Man vs. Nature: the food fight

Be prepared for the meatier shower

Is there a single better justification for 3D cinema than the sight of mountains of food falling from the sky? (Well perhaps there is but I’m talking about family-appropriate material here.) Cloudy with a Chance of Meatballs (2009) could have coasted by on its remarkable visuals alone but fortunately chose the tougher route of being an excellent film in all regards.

There’s a good chance that many people who would thoroughly enjoy this delightful film still haven’t seen it. I myself remember gagging at the sight of the movie poster and wondering how cinema could have been reduced to this. A kid’s flick where it rains meatballs? Really? Sheesh. But my initial reaction was based on a misguided attempt to assert my maturity in the face of something clearly designed to entertain kids. Yes food rains from the sky and every time it lands it’s a huge visual punchline (a giant sandwich impales itself on the Eiffel tower followed by an olive) but Cloudy with a Chance of Meatballs has a heck of a lot more going for it than that.
+ + + + + + +
• Work task 1: From the film review, reproduce the passage starting with "Be prepared for" and going on through "in all regards.".
• Work task 2:
Answer these questions about the film review:
(a) In what year was Cloudy with a Chance of Meatballs released?
(b) What impales itself on the Eiffel tower?
(c) What did the reviewer remember doing at the sight of the movie poster?

• Listed entries:
+ + + + + + +
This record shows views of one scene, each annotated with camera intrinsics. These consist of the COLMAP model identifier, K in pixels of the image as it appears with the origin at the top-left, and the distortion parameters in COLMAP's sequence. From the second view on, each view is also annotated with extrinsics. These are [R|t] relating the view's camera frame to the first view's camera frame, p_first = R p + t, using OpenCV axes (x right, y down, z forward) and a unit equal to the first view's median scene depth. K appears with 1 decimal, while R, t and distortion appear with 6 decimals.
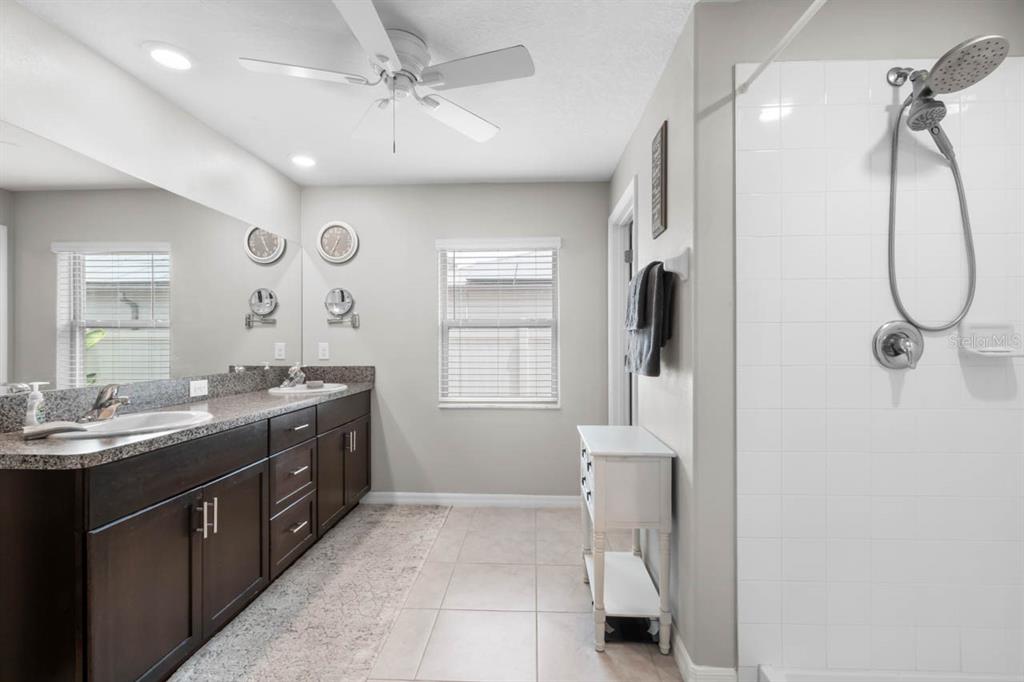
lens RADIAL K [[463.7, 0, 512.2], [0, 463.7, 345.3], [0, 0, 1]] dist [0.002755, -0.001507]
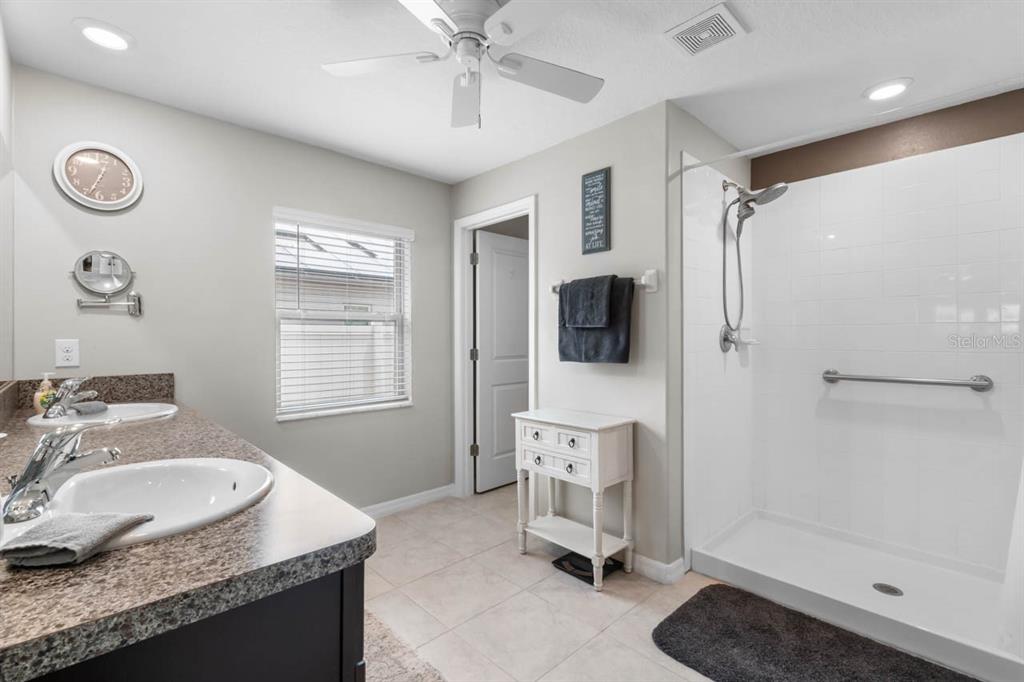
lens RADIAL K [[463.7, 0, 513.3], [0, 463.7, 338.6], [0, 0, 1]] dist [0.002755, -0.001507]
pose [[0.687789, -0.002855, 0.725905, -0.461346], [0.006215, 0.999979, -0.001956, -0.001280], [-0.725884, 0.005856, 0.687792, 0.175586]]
+ + + + + + +
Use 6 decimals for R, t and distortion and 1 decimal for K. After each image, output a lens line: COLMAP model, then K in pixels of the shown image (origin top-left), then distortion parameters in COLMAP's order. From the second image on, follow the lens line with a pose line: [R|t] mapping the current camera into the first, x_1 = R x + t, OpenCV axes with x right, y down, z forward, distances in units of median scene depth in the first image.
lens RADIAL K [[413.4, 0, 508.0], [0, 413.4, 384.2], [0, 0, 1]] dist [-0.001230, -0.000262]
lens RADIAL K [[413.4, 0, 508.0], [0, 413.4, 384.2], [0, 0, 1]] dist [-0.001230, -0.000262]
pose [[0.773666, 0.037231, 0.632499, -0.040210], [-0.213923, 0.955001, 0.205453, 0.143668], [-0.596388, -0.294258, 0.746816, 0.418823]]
+ + + + + + +
• Answer box 1:
Be prepared for the meatier shower

Is there a single better justification for 3D cinema than the sight of mountains of food falling from the sky? (Well perhaps there is but I’m talking about family-appropriate material here.) Cloudy with a Chance of Meatballs (2009) could have coasted by on its remarkable visuals alone but fortunately chose the tougher route of being an excellent film in all regards.

• Answer box 2:
(a) 2009
(b) A giant sandwich, followed by an olive
(c) Gagging